TRY IT -
State whether each statement agrees with the passage on the Fable recall, answering yes or no and quoting the passage's deciding words. (a) Anthropic holds that perfect jailbreak resistance is currently possible for at least some model providers. (b) The company says its 30-day data retention requirement for Fable customers carries commercial costs. (c) Anthropic refused to follow the government's directive.

PASSAGE TO READ -

"These tests showed that Fable's safeguards are substantially more effective than those of any previously deployed model," the company said. Anthropic acknowledged that perfect resistance to jailbreaking was not achievable for any model provider at present, and said it had therefore adopted a defence-in-depth approach. The aim, it explained, was to make jailbreaks either narrow in scope or prohibitively expensive to produce, combined with thorough monitoring to detect and address any successful attempts quickly. This was also the rationale, the company said, behind its requirement for 30-day data retention by Fable customers, a policy it acknowledged carried commercial costs but considered necessary for ongoing safety research. "We suspect that perfect jailbreak resistance is not currently possible for any model provider. Every safeguard used in the industry is vulnerable to non-universal jailbreaks," Anthropic stated. Anthropic Complies But Calls the Action a 'Misunderstanding' Despite complying with the directive, Anthropic was unambiguous in its disagreement with the government's decision. The company warned that applying this standard consistently across the industry would effectively halt all new frontier model deployments. "We are complying with the government's legal directive and are removing access to Fable 5 and Mythos 5 for all users. However, we disagree that the finding of a narrow potential jailbreak should be cause for recalling a commercial model deployed to hundreds of millions of people," the company said. "If this standard was applied across the industry, we believe it would essentially halt all new model deployments for all frontier model providers." Anthropic also took aim at what it called the lack of transparency and due process in the action.
"As we have stated publicly, we believe the government should have the ability to block unsafe deployments, as part of a statutory process that is transparent, fair, clear, and grounded in technical facts. This action does not adhere to those principles," it added. A Deepening Rift Between Anthropic and US Federal Authorities The incident represents another chapter in what has become a prolonged and public dispute between Anthropic and the US government. Earlier this year, after negotiations between the company and the Department of Defense broke down, the DOD designated Anthropic a supply chain risk, a label that has historically been applied to foreign adversaries. The designation requires defence contractors to certify they will not use Anthropic's Claude models in military work. Anthropic subsequently filed suit against the Trump administration to challenge the blacklisting, and that litigation remains ongoing. Anthropic closed its Friday statement with an apology to affected customers and a commitment to transparency.

DATA EXTRACT -
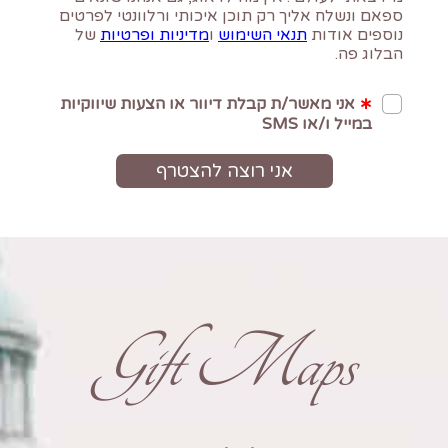
Gift Maps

ANSWER BELOW -
(a) No: "We suspect that perfect jailbreak resistance is not currently possible for any model provider."
(b) Yes: "a policy it acknowledged carried commercial costs but considered necessary for ongoing safety research"
(c) No: "We are complying with the government's legal directive and are removing access to Fable 5 and Mythos 5 for all users."